CHICAGO -- Shares of most major U.S. auto parts suppliers fell on Wednesday, including a 5 percent drop in Delphi Corp, after General Motors slashed its 2005 outlook because of low North American sales.
GM earlier Wednesday warned that 2005 earnings will be as much as 80 percent below prior forecasts and it now expects a first-quarter loss compared with a prior forecast to break even or post a profit.
"This entire sector is in for some tough sledding," said Peter Ziv, president of Ziv Investment Co. of Chicago. "High oil prices and rising interest rates are a double whammy against auto manufacturers and their suppliers."
The warning comes two weeks after GM said it expected to build 1.18 million units in the first quarter in North America, down from prior forecasts for 1.25 million units, and that second-quarter output would be about 10 percent below last year.
The impact of output cuts varies depending on which models are most affected and at this point that appears to be large SUVs and trucks, big sources of profit for GM and Ford Motor Co., said Alex Vallecillo, a senior portfolio manager at Armada Funds.
"GM is losing market share and seeing absolute sales go down for some of their big platforms," Vallecillo said. "We are seeing data that supports the notion that imports Toyota and Honda primarily are taking more market share, especially in the truck segment."
Armada owns shares of Sweden's Autoliv, which produces seat belts and airbags but does not own shares in the large North American auto parts suppliers.
Companies with large GM exposure include Delphi Corp., Lear Corp., American Axle & Manufacturing Holdings Inc. and Collins & Aikman Corp., Morningstar analyst John Novak said.
Delphi, which GM spun off in 1999, said in January that it expected a slow start to 2005 in part because of production cuts, commodity costs and other factors.
American Axle warned last week that first-quarter earnings would be lower than expected.
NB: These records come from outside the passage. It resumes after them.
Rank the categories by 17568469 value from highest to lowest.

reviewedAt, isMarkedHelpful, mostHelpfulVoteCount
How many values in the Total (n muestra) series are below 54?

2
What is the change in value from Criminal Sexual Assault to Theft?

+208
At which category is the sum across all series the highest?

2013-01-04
That forecast took into account GM's most recent first-quarter production plans and Wednesday's announcement had no additional impact, a spokeswoman said.
Lear slashed its first-quarter outlook to about break-even on March 1 based on the most recent known production schedules as well, a spokeswoman said.
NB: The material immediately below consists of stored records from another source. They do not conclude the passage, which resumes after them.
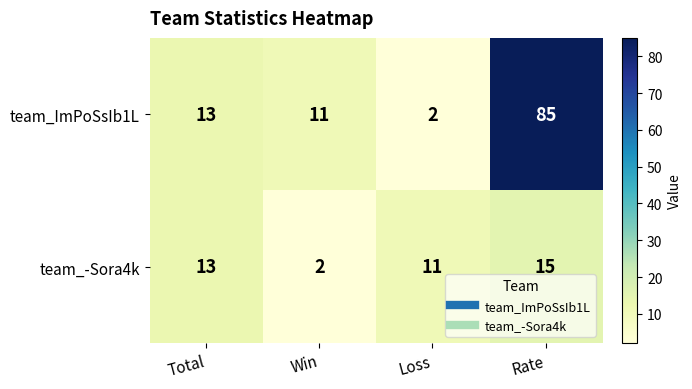

At which category is the sum across all series the highest?

Rate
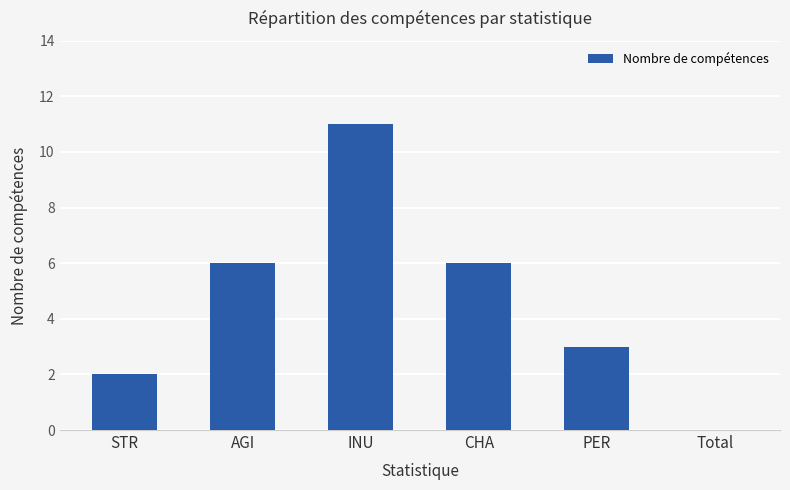

What is the change in value from CHA to Total?

-6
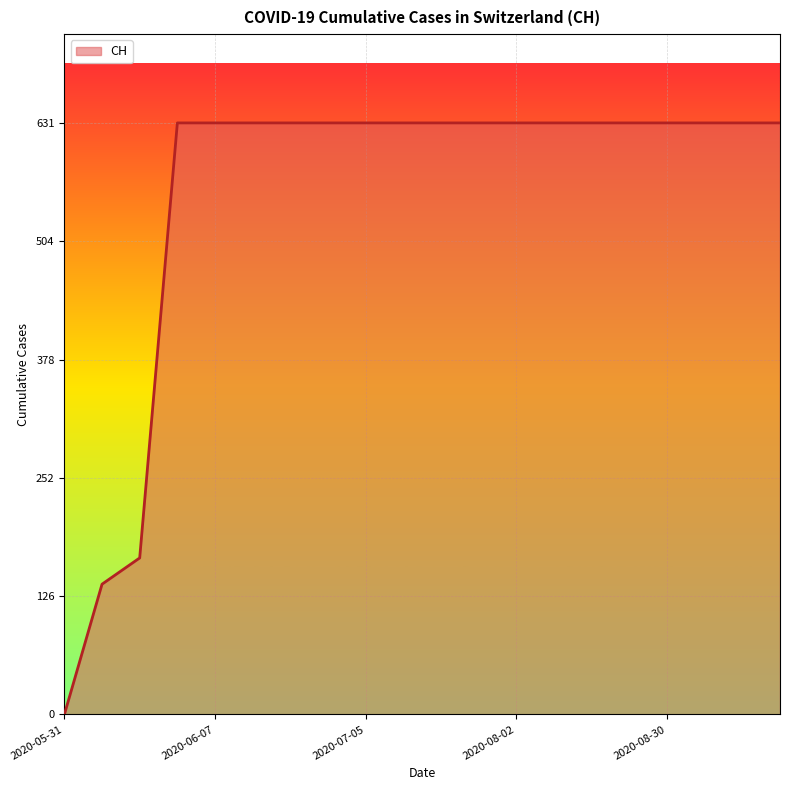

What is the maximum value shown in the chart?

631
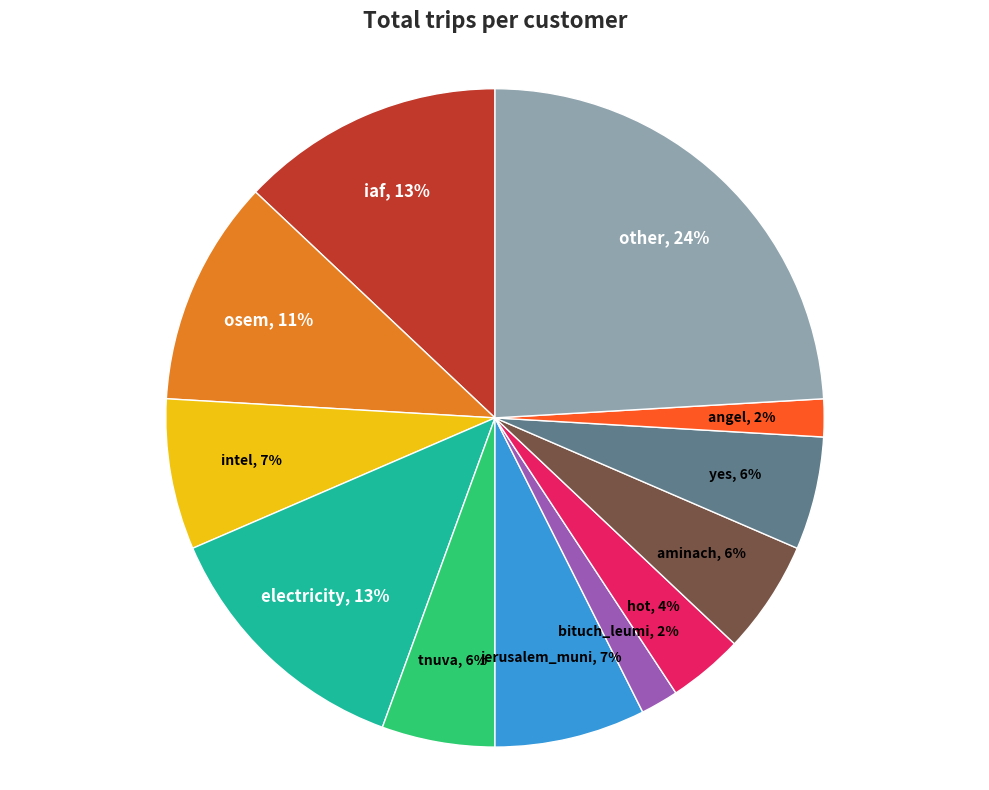

Is bituch_leumi the majority of the pie?

No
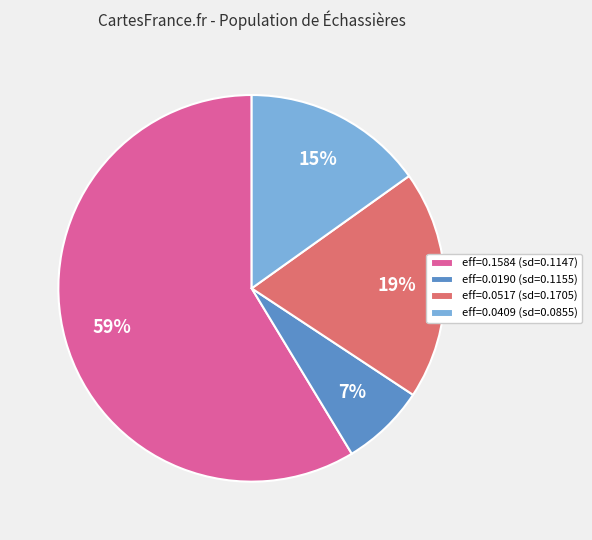

The eff=0.1584 (sd=0.1147) slice represents 59% of the pie. True or false?

True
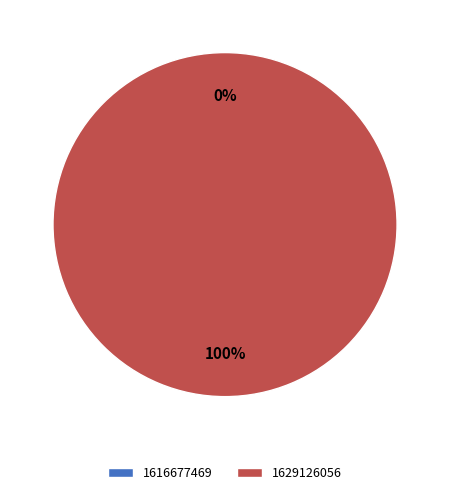

How many slices are in this pie chart?

2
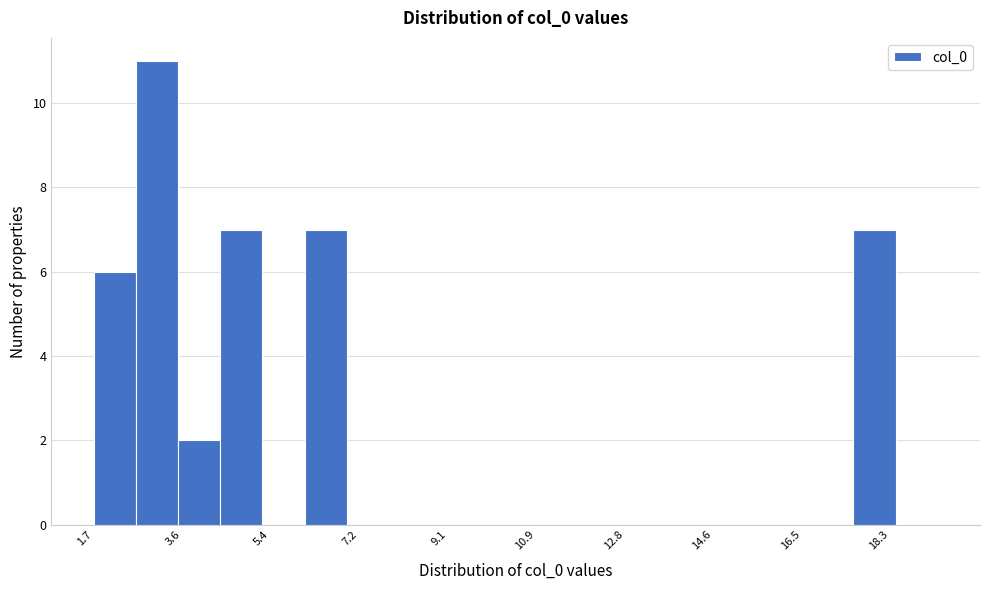

Reading left to right, transcribe this chart: for each bar, give the range it covers on the x-axis and its height. Neither the bar edges nor the heights are printed on the chart, so give them approximately, as read against the axes.

1.8 to 2.6: 6
2.6 to 3.4: 11
3.4 to 4.4: 2
4.4 to 5.2: 7
5.2 to 6.2: 0
6.2 to 7.0: 7
7.0 to 7.8: 0
7.8 to 8.8: 0
8.8 to 9.6: 0
9.6 to 10.6: 0
10.6 to 11.4: 0
11.4 to 12.2: 0
12.2 to 13.2: 0
13.2 to 14.0: 0
14.0 to 15.0: 0
15.0 to 15.8: 0
15.8 to 16.6: 0
16.6 to 17.6: 0
17.6 to 18.4: 7
18.4 to 19.4: 0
Suppliers who have secured business with European and Japanese carmakers seem to be doing better than those who depend more on the Big 3, Novak said.
The warning adds to market uncertainty over GM output for the rest of 2005 and may make negotiations with GM over the pricing of parts and raw materials even more difficult than it already is, said Standard & Poor's analyst Martin King.
"It can make those talks more difficult and (suppliers) could walk away with less than they wanted," King said. "We knew all along that it would be hard to get much help from the (automakers) in this environment."